• [EXERCISE DETAILS]:
Convert the rows below into a numbered list, from the first line up to and including the line containing "locality: Johnson Ranch". Leave out any blank lines.
---
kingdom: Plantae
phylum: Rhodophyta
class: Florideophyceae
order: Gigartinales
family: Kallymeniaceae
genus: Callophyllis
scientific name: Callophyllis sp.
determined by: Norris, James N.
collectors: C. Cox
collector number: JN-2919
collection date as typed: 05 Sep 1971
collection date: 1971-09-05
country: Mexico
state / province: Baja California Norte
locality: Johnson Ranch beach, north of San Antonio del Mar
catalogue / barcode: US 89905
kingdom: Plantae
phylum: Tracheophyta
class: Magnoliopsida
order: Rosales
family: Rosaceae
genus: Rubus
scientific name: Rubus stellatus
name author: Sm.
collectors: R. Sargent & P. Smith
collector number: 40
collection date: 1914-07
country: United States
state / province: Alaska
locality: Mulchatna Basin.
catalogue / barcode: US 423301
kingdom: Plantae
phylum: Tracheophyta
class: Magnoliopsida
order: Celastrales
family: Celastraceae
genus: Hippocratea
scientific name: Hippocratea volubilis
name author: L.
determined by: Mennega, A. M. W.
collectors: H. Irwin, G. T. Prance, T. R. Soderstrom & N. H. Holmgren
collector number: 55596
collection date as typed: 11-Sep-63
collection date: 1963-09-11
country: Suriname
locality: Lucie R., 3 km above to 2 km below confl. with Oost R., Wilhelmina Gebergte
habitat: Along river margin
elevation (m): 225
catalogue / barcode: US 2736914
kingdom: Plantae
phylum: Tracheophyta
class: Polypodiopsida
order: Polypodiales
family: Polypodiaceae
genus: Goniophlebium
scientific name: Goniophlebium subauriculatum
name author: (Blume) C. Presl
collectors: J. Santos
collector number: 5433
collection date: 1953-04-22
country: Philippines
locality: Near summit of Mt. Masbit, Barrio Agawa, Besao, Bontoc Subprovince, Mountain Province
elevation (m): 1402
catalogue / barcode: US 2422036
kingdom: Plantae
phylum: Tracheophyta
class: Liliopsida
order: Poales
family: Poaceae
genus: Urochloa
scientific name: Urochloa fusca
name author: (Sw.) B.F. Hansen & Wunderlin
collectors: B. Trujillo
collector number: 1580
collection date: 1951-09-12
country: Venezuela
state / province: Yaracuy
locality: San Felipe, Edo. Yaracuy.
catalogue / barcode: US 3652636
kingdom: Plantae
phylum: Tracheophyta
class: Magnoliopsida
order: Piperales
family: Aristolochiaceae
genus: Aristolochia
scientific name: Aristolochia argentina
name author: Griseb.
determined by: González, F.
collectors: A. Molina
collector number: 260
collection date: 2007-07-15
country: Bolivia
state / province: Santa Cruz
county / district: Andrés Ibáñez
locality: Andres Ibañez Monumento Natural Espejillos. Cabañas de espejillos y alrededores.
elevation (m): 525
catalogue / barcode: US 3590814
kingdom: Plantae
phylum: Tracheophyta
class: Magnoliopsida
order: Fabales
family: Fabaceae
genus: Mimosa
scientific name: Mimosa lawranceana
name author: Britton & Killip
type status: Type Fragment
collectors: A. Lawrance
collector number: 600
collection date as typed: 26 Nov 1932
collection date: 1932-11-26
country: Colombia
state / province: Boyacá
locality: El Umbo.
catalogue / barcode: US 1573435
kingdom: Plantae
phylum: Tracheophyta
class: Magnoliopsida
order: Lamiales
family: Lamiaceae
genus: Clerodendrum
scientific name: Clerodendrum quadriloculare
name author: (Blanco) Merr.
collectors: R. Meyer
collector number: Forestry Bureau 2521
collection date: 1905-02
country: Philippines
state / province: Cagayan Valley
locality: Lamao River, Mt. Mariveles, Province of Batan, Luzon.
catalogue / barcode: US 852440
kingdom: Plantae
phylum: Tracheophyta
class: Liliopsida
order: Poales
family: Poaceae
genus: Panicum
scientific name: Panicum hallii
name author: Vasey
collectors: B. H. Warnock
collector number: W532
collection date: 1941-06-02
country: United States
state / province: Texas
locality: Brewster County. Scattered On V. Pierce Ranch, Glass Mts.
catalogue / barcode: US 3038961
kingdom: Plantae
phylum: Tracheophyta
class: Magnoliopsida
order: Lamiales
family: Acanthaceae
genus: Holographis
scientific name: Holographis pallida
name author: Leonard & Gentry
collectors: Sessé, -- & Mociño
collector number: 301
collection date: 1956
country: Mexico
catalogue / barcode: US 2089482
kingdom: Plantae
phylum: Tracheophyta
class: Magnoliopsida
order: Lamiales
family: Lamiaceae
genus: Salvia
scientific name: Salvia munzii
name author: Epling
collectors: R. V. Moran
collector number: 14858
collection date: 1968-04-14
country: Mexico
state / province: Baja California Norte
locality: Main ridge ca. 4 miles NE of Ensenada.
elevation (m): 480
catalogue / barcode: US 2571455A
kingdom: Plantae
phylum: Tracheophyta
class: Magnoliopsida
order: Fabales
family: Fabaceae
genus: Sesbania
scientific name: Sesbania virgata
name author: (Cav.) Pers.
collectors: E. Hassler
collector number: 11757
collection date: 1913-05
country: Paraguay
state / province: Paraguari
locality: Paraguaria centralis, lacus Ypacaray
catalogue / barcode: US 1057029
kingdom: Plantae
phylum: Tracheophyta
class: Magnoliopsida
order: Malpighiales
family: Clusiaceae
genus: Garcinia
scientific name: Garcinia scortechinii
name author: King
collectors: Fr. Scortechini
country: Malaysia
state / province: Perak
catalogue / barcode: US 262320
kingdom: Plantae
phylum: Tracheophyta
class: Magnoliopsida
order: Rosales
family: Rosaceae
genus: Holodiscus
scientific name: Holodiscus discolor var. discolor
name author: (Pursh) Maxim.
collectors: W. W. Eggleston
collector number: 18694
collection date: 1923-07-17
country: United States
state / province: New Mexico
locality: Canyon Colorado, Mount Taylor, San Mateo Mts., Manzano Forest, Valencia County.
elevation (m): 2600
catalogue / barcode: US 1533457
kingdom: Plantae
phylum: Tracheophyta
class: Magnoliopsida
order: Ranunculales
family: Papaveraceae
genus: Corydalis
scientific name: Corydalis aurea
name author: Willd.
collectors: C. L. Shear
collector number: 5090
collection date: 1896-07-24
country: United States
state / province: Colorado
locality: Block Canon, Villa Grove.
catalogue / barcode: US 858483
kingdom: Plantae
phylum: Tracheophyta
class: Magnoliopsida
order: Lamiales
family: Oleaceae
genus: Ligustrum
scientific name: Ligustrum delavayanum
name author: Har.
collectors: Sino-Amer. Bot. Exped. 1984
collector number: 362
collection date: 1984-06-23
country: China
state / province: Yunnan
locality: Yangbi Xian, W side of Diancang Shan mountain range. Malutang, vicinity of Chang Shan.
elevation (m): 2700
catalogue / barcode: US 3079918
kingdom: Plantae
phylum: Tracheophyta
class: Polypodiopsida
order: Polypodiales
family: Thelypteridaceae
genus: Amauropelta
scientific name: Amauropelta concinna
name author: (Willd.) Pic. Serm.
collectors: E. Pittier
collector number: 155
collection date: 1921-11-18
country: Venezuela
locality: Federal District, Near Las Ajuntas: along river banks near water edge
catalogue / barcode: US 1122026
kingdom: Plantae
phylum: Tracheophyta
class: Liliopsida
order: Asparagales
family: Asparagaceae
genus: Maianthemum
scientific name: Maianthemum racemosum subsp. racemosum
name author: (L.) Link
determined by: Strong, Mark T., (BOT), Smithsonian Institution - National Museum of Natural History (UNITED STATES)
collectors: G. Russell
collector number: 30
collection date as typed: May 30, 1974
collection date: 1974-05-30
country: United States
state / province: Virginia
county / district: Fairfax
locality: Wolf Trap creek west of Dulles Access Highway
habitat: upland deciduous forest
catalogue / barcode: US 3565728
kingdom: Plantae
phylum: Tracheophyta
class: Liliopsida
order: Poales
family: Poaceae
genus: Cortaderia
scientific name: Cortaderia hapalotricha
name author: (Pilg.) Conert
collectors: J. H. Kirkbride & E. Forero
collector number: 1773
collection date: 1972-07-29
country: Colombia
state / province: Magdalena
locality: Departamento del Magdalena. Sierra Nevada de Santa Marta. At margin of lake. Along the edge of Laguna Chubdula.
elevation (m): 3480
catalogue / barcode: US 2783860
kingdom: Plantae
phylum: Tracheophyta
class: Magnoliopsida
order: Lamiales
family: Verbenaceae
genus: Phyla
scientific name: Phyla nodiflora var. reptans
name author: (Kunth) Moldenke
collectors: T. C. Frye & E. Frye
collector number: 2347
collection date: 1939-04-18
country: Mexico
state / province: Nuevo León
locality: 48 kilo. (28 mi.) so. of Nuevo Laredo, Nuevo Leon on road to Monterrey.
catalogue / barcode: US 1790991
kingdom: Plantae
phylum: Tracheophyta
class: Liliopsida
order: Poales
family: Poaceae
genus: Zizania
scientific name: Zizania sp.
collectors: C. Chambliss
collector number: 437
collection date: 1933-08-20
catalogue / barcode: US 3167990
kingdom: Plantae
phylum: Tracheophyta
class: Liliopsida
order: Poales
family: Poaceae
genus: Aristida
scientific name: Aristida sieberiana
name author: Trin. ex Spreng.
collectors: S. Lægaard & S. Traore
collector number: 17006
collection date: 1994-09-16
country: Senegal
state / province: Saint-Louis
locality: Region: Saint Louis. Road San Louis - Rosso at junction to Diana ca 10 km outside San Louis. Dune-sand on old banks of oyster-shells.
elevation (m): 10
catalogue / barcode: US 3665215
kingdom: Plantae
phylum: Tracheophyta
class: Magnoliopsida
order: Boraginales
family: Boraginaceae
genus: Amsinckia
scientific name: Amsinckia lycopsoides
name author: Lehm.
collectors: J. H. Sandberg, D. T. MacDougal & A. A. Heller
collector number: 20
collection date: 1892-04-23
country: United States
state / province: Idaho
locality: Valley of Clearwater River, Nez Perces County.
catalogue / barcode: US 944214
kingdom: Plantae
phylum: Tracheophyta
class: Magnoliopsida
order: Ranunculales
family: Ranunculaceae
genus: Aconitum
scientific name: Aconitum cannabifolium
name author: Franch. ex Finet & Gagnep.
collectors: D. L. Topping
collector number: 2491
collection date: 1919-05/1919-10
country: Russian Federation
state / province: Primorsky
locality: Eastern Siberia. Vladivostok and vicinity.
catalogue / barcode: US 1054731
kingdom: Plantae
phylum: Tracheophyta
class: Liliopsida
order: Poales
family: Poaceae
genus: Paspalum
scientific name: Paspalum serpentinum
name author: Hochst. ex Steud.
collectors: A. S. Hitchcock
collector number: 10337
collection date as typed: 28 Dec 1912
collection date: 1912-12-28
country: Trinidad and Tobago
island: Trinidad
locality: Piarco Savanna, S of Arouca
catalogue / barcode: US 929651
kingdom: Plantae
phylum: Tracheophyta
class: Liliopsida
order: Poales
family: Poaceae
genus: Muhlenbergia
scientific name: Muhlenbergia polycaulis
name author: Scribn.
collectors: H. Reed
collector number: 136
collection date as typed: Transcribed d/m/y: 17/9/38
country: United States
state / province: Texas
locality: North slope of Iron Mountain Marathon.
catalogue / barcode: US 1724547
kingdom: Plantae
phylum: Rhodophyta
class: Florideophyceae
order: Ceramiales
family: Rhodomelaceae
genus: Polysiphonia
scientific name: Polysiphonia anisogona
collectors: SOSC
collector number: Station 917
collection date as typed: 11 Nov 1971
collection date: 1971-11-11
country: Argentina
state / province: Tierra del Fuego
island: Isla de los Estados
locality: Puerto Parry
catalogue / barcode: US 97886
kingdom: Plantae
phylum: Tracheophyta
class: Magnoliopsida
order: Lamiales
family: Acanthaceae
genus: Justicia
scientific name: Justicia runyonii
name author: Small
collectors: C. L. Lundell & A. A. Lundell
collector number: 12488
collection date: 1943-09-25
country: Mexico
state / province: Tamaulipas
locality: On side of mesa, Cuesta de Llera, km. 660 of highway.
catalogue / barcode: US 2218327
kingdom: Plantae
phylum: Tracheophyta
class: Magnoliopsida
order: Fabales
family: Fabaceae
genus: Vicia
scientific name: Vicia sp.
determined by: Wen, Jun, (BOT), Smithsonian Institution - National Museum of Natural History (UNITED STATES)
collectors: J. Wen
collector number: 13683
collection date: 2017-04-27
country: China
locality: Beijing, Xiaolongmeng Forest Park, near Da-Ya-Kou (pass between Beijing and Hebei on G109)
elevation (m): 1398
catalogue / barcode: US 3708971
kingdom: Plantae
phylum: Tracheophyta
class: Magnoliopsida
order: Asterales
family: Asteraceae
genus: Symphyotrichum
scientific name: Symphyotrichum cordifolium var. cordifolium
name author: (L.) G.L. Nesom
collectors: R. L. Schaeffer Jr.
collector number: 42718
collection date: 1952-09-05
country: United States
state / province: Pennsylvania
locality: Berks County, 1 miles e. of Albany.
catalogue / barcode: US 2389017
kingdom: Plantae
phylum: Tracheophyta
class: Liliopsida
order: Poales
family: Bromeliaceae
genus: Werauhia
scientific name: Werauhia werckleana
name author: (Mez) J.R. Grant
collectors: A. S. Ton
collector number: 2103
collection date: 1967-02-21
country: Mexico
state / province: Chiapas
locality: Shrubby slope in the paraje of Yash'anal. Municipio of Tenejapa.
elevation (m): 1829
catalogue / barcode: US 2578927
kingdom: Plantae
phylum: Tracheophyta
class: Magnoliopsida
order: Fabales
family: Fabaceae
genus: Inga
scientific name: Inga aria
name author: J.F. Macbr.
---
• [TASK OUTPUT]:
1. kingdom: Plantae
2. phylum: Rhodophyta
3. class: Florideophyceae
4. order: Gigartinales
5. family: Kallymeniaceae
6. genus: Callophyllis
7. scientific name: Callophyllis sp.
8. determined by: Norris, James N.
9. collectors: C. Cox
10. collector number: JN-2919
11. collection date as typed: 05 Sep 1971
12. collection date: 1971-09-05
13. country: Mexico
14. state / province: Baja California Norte
15. locality: Johnson Ranch beach, north of San Antonio del Mar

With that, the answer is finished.